Le Président rwandais, Paul Kagamé

Vingt-cinq ans après le génocide rwandais qui a entraîné la mort de près d’un million de personnes entre les mois d’avril et juillet 1994, des médias français révèlent de nouveaux documents.

Ces révélations apportent une nouvelle lumière sur l’attentat par missiles contre l’avion du président rwandais d’alors : Juvénal Habyarimana, événement déclencheur du génocide.

L’enquête française sur cet attentat contre le Falcon du président rwandais s’est soldée en décembre 2018 par un non-lieu.

Génocide au Rwanda : une note confidentielle contredit la version française
Le Président rwandais, Paul Kagamé

Jusqu’à ces révélations, deux thèses s’affrontaient quant à l’identité des responsables de l’attentat : pour Paris, il s’agirait du Front patriotique rwandais (FPR), les rebelles tutsis menés par l’actuel président rwandais Paul Kagamé, mais pour Kigali, il s’agit sans l’ombre d’un doute des extémistes hutus, alliés du président feu Habyarimana.  Les nouvelles révélations tranchent en faveur de Kigali.



Un mensonge français ?

Du côté de la France, certains responsables politiques comme Hubert Védrine assurent que Paris ne “savait rien” en 1995. L’ancien secrétaire général de l’Elysée renouvelle dans une interview à l’hebdomadaire Le 1 en 2017 “ma conviction s’est renforcée que c’est probablement Kagamé“.

Or dans les documents des services extérieurs de renseignement français encore jamais dévoilés et auxquels ont eu accès nos confrères de Mediapart et de Radio France, il apparaît que la DGSE “a multiplié les notes destinées au sommet de l’État jugeant la piste des extrémistes hutus comme “la plus plausible”.

Sur le site de France culture on lit ainsi : “Cette note estampillée “Confidentiel Défense” et datée du 22 septembre 1994 a été déclassifiée par le ministre de la Défense, le 17 septembre 2015, dans le cadre de l’enquête des juges Marc Trévidic et Nathalie Poux sur l’attentat contre le président Habyarimana. Ce document du renseignement français désigne deux extrémistes du régime, “les colonels [Théoneste] Bagosora, ancien directeur de cabinet du ministre de la Défense, et [Laurent] Serubuga, ancien chef d’état-major des Forces armées rwandaises (FAR), comme les principaux commanditaires de l’attentat du 6 avril 1994.”

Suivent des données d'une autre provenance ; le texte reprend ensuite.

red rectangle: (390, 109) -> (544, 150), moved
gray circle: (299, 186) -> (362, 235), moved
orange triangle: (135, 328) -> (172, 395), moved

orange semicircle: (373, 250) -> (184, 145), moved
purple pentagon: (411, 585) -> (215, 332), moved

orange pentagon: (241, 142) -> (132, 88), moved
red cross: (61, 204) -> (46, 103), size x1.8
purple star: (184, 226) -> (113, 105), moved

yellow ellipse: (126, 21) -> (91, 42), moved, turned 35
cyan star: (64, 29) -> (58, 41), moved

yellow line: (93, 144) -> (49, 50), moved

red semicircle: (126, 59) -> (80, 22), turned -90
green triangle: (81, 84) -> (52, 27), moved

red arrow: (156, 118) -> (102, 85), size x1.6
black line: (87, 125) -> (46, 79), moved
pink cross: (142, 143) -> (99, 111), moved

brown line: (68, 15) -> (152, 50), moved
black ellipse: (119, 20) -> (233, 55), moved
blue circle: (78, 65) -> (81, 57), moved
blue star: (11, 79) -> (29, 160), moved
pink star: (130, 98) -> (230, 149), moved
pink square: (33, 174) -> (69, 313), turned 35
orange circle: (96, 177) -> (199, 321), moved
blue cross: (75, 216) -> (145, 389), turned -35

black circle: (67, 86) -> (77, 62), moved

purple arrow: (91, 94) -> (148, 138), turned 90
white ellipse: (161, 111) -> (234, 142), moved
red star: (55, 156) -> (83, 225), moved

Selon les documents obtenus par nos confrères, il apparaît que ces deux hommes sont natifs de Karago, comme le président défunt Habyarimana, qu’ils se sont considérés comme les héritiers du régime rwandais, que c’est le président lui-même qui les a pourtant mis à la retraite en 1992.

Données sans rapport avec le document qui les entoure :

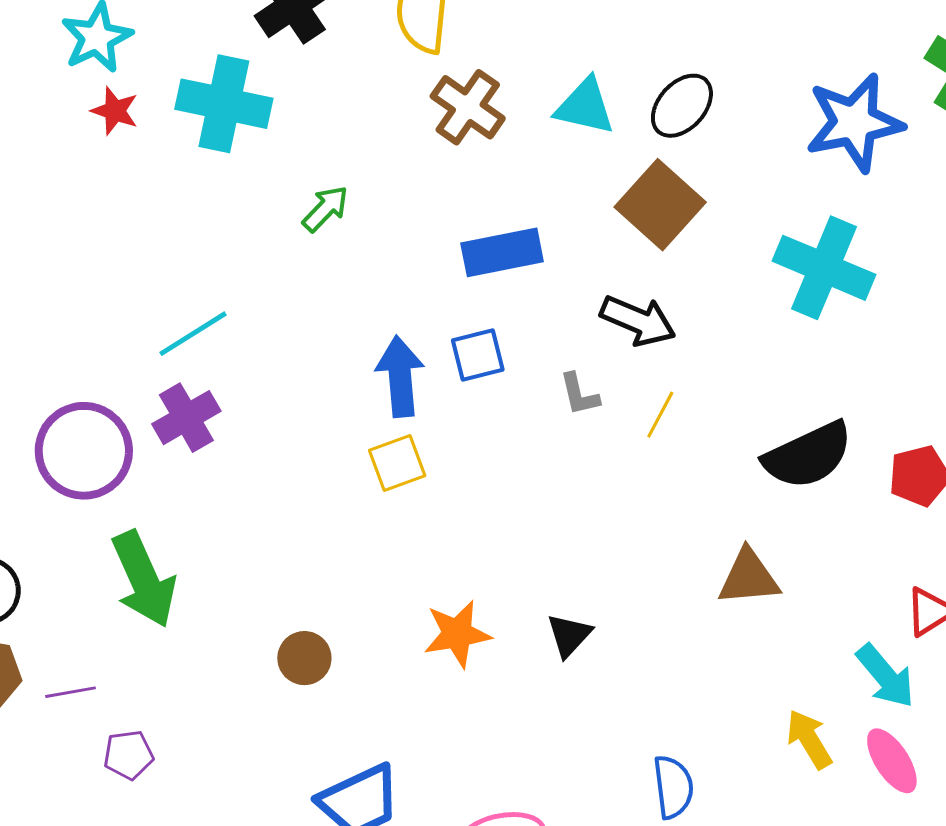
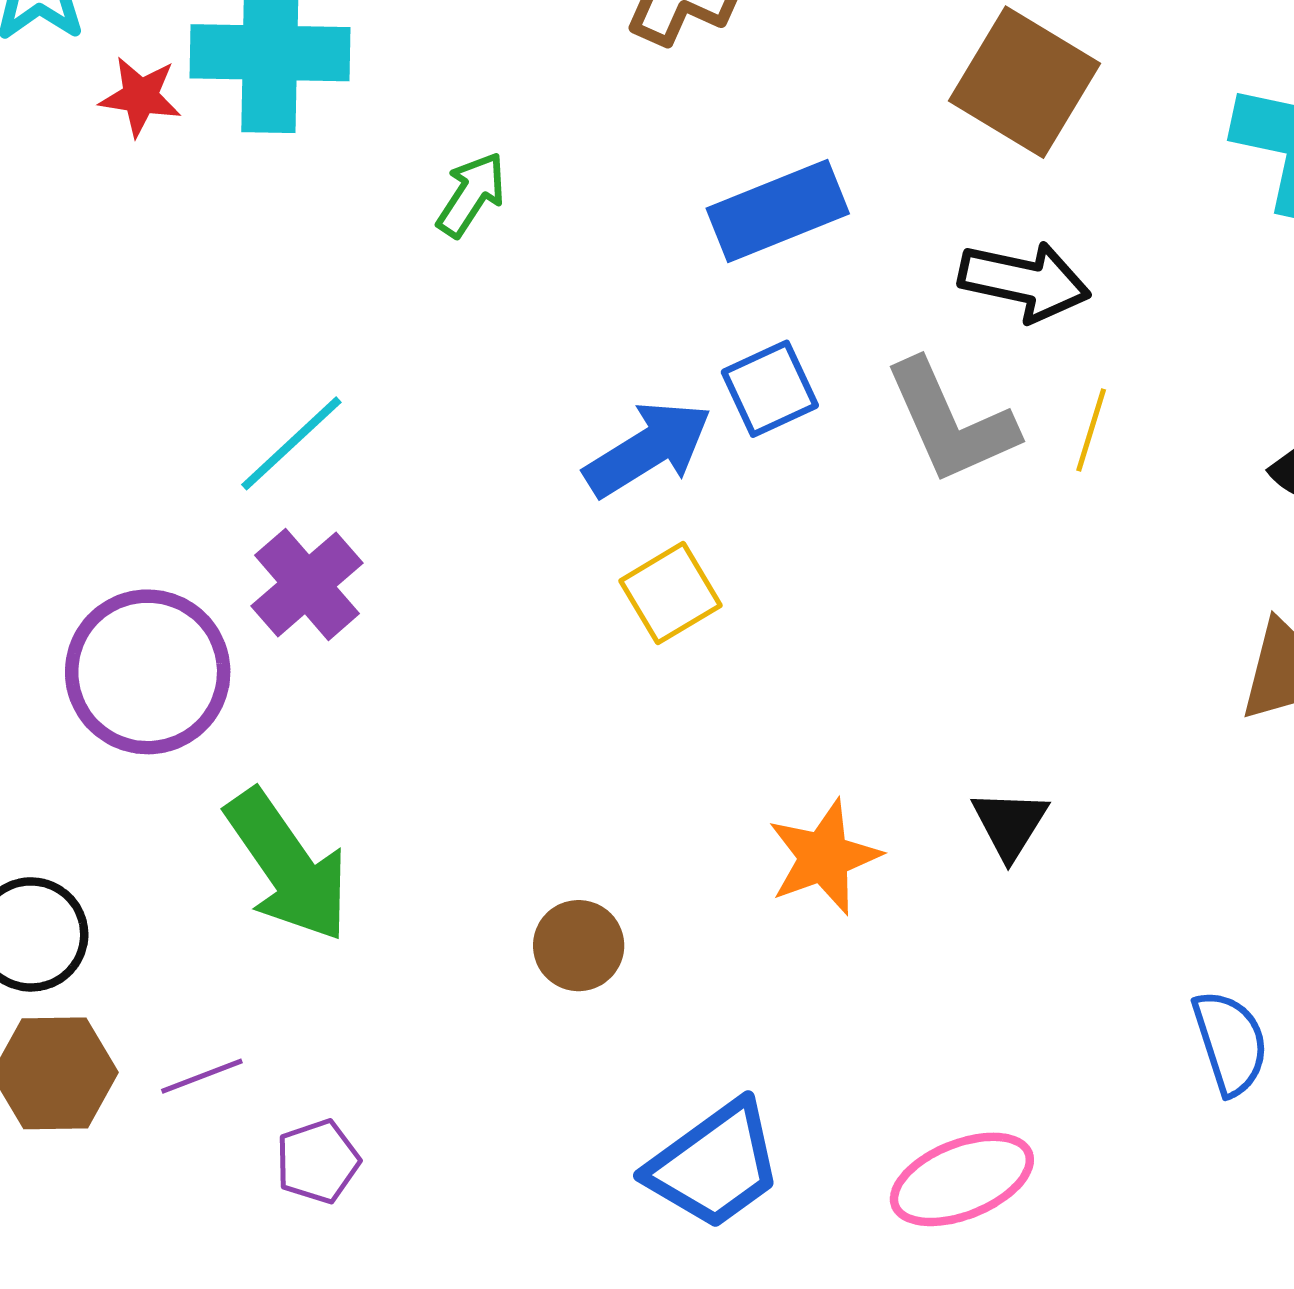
red star: (115, 111) -> (140, 96), moved
blue arrow: (400, 377) -> (648, 449), turned 74
gray L-shape: (579, 394) -> (951, 422), size x1.8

Nos confrères rapportent également que selon le renseignement français, “cette opération [l’attentat contre l’avion du président Habyarimana] aurait été préméditée de longue date par les extrémistes hutus”. “L’assassinat de ministres de l’opposition modérée et de Tutsis, moins d’une demi-heure après l’explosion du Falcon présidentiel, confirmerait le haut degré de préparation de cette opération”, précise la note de la DGSE.

Le 11 avril 1994, “les espions français écartent donc, a priori, la responsabilité du FPR dans l’attentat“, notent les journalistes de Médiapart et de Radio France.